1 /5 Kevin Flynn: I’ve just finished a laksa from this place, and let me spell it out clearly: this was an absolute disaster, one of the worst executions of a so-called “laksa” I’ve ever tasted, and an embarrassment to Singapore — a nation with a proud culinary heritage that would never tolerate this kind of carelessness.
From the first mouthful, it was obvious something was fundamentally wrong.
This wasn’t “spicy.” This wasn’t “rich.” This wasn’t “authentic.”
This was a capsaicin minefield — a broth so violently overloaded with chilli paste that it jumped straight past flavour and went into biological assault territory. I’m talking involuntary nasal explosions, eyes watering, sinuses detonating — not because it was good, but because it was chemically imbalanced.
And the oil. My god, the oil.
Instead of a smooth, creamy, emulsified coconut broth, they served a bowl with a thick, floating layer of fishy oil that coated the noodles like rancid varnish. Laksa is meant to have subtle shrimp aromatics, not taste like someone dumped a ladle of oxidised fish oil into the pot. This wasn’t “umami.” This wasn’t “depth.”
It was rank, overpowering, and genuinely unpleasant.

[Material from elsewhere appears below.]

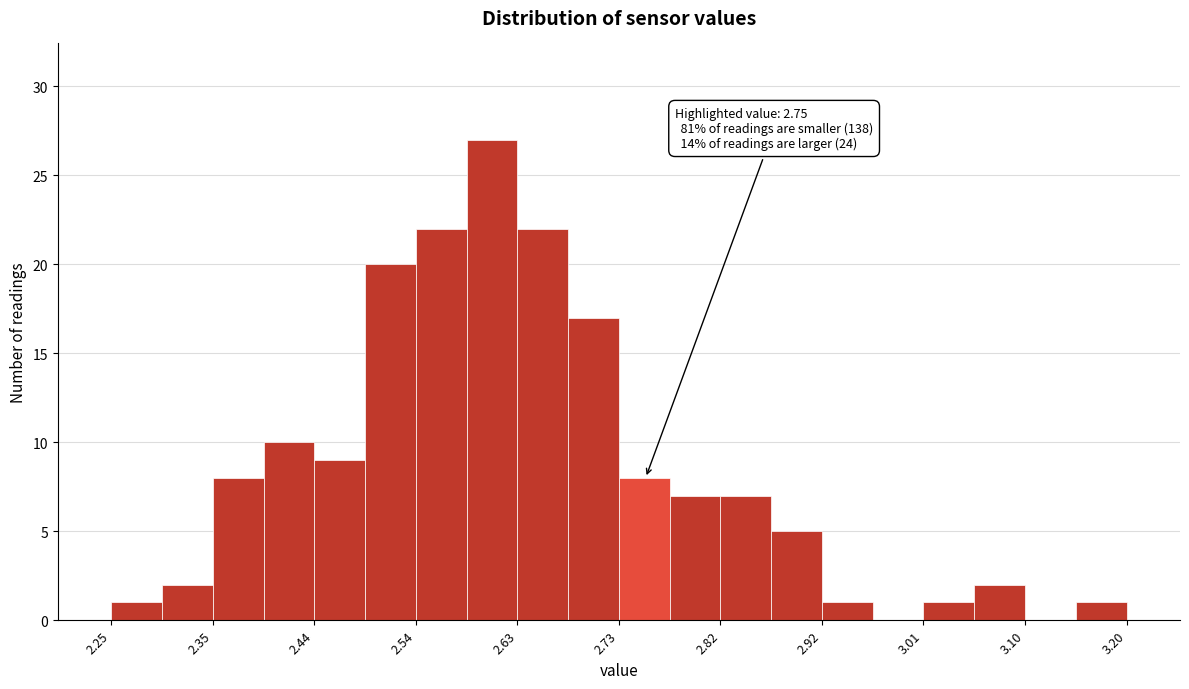

Over which range of the x-axis is the bar tallest?

2.58 to 2.63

You can tell when a kitchen has lost control of its base paste, and this place has lost control completely. The ingredients separated. The heat was unchecked. The broth was unbalanced. The entire bowl was a chemical burn disguised as lunch.
And the worst part?
The reviews have already been screaming this for months — and the owner still hasn’t fixed it.
People are repeatedly pointing out the same issues:
Too oily
Too spicy to eat
Fishy off-notes
Poor balance
Inconsistent broth
Terrible quality control
Yet they carry on pumping out the same bowl of culinary chaos like nothing is wrong.
Singaporeans take their laksa seriously. It’s a national point of pride.
No Singaporean hawker auntie would ever stand for this level of sloppiness — they’d throw the whole pot out and start again before serving something so badly executed. But here? They ignore every critique, every warning sign, every customer who has clearly suffered through the same bowl of liquid regret.
This isn’t a “twist” on laksa.
This isn’t “their take” on laksa.
This is a failure — of recipe, of technique, of quality control, and of management.
If the owner wants to fix this, they need to stop brushing off the honest feedback, get back into the kitchen, taste their own product, and rebuild the broth from scratch — properly — instead of hoping customers will keep putting up with this mess.
Until then, this dish isn’t a laksa.
It’s a stain.
And a proud culinary tradition deserves a hell of a lot better.